Search code examples
syntax-errorstatareshapestubs

Error in reshape long multiple variables


I have to reshape my dataset from wide to long. I have 500 variables that range from 2016 to 2007 and are recorded as abcd2016 and so on. I needed a procedure that allowed me to reshape without writing all the variables' names and I run:

unab vars : *2016 
local stubs16 : subinstr local vars "2016" "", all
unab vars : *2015 
local stubs15 : subinstr local vars "2015" "", all

and so on, then:

reshape long `stubs16' `stubs15' `stubs14' `stubs13' `stubs12' `stubs11' `stubs10' `stubs09' `stubs08' `stubs07', i(id) j(year)

but I get the error

invalid syntax
r(198);

Why? Can you help me to fix it?


Solution

  • The idea is to just specify the stub when reshaping to long format.

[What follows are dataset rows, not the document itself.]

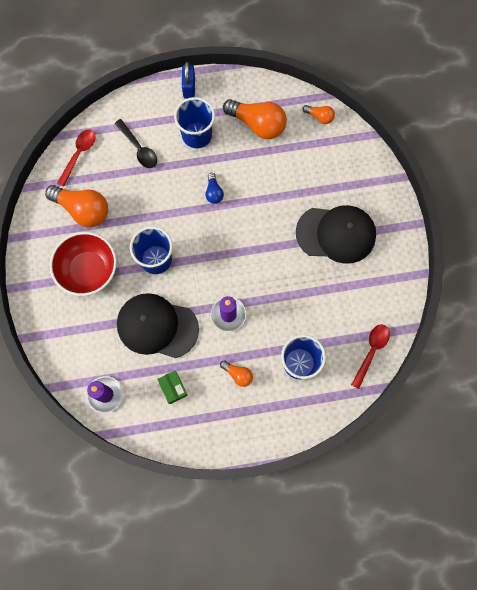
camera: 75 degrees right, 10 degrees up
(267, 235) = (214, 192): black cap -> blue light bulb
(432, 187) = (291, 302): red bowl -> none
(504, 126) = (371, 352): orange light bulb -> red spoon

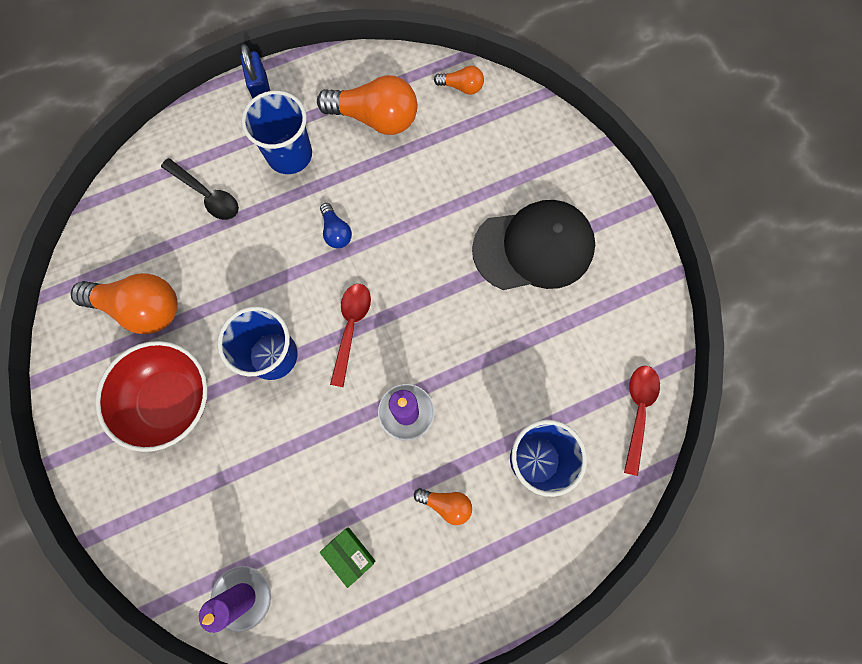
camera: 15 degrees left, 0 degrees up
(79, 155) = (117, 226): red spoon -> red spoon (351, 328)
(157, 326) = (300, 461): black cap -> none

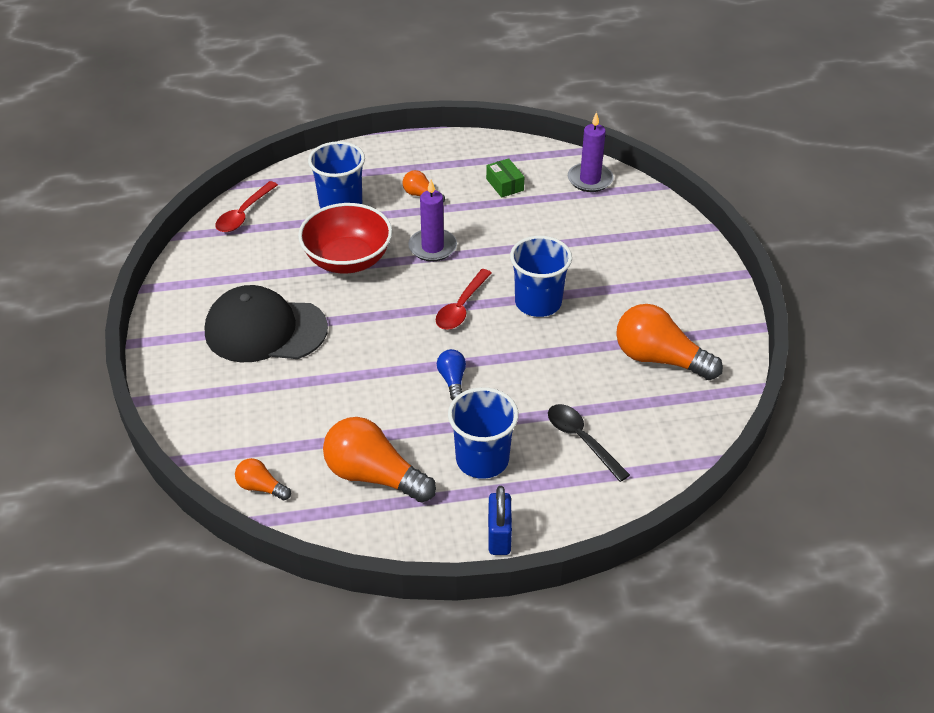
camera: 165 degrees left, 30 degrees down
(170, 400) = (636, 291): red bowl -> red bowl (347, 260)

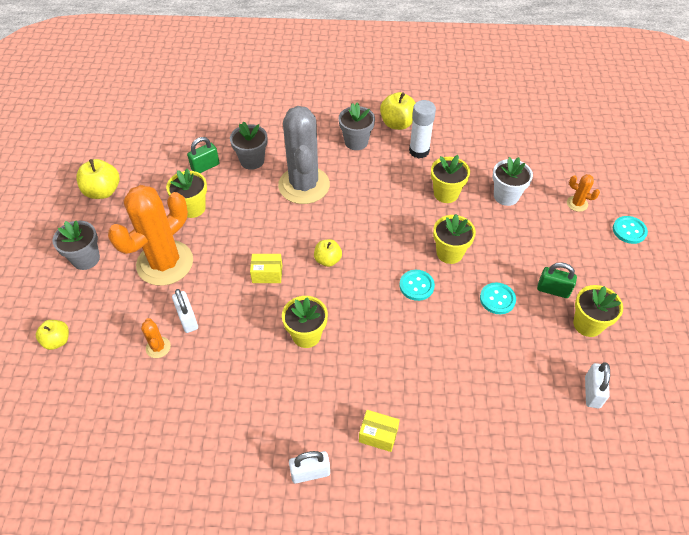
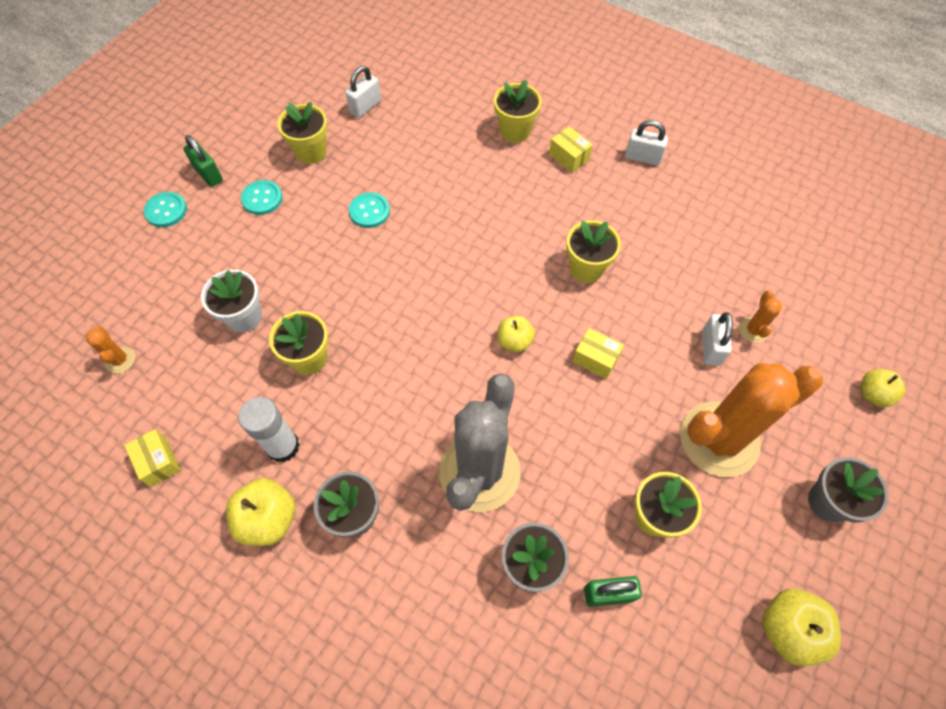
camera: 150 degrees left, 10 degrees up
(416, 286) = (438, 263): turquoise button -> turquoise button (262, 198)
(449, 253) = (373, 281): yellow flower pot -> yellow flower pot (515, 131)
(473, 120) = (159, 462): none -> yellow box
(553, 290) = (308, 193): green padlock -> green padlock (208, 174)
(577, 204) = (179, 266): orange cactus -> orange cactus (120, 360)

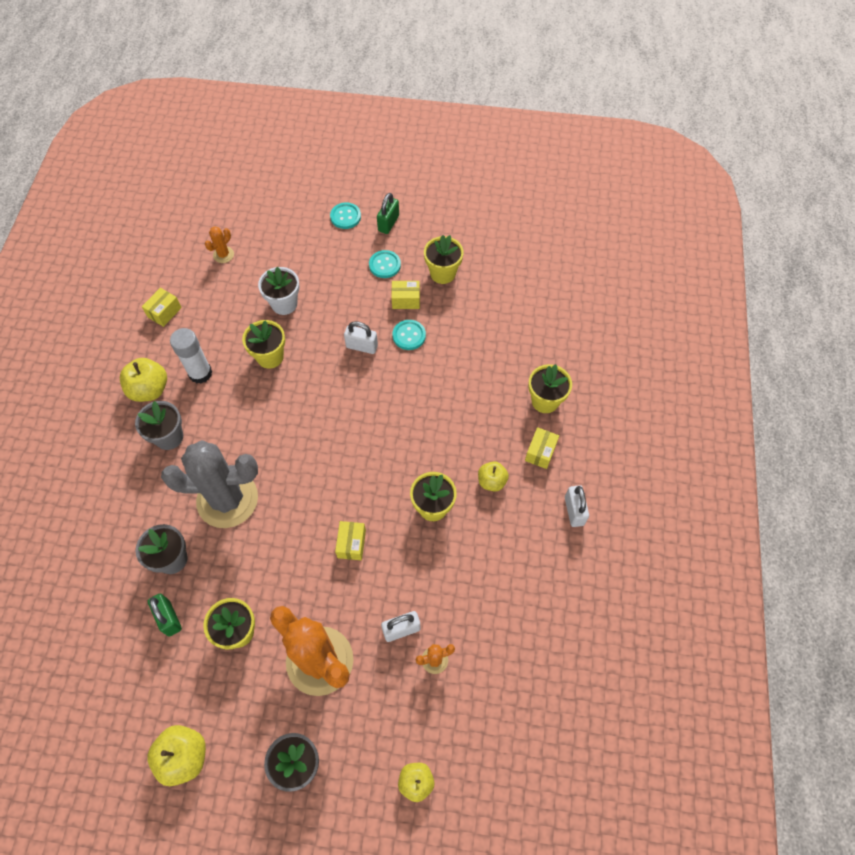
camera: 65 degrees right, 0 degrees up
(322, 197) = (406, 300): none -> yellow box
(365, 106) = (507, 286): white padlock -> white padlock (362, 346)
(514, 341) = (341, 481): yellow apple -> yellow apple (491, 481)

To that end, you need to remove the year part from the variable name and store unique stubs in a local that you can pass to reshape:

    /* (1) Fake Data */
    clear
    set obs 100
    gen id = _n
    foreach s in stub stump head {
        forvalues t = 2008(1)2018 {
            gen `s'`t' = rnormal()
        }
    }
    
    /* (2) Get a list of stubs and reshape */
    /* Get a list of variables that contain 20, which is stored in r(varlist) */
    ds *20*
    /* remove the year part */
    local prefixes = ustrregexra("`r(varlist)'","20[0-9][0-9]","")
    /* remove duplicates from list */
    local prefixes: list uniq prefixes 
    reshape long `prefixes', i(id) j(t)
    

    This will store the numeric suffix in a variable called t.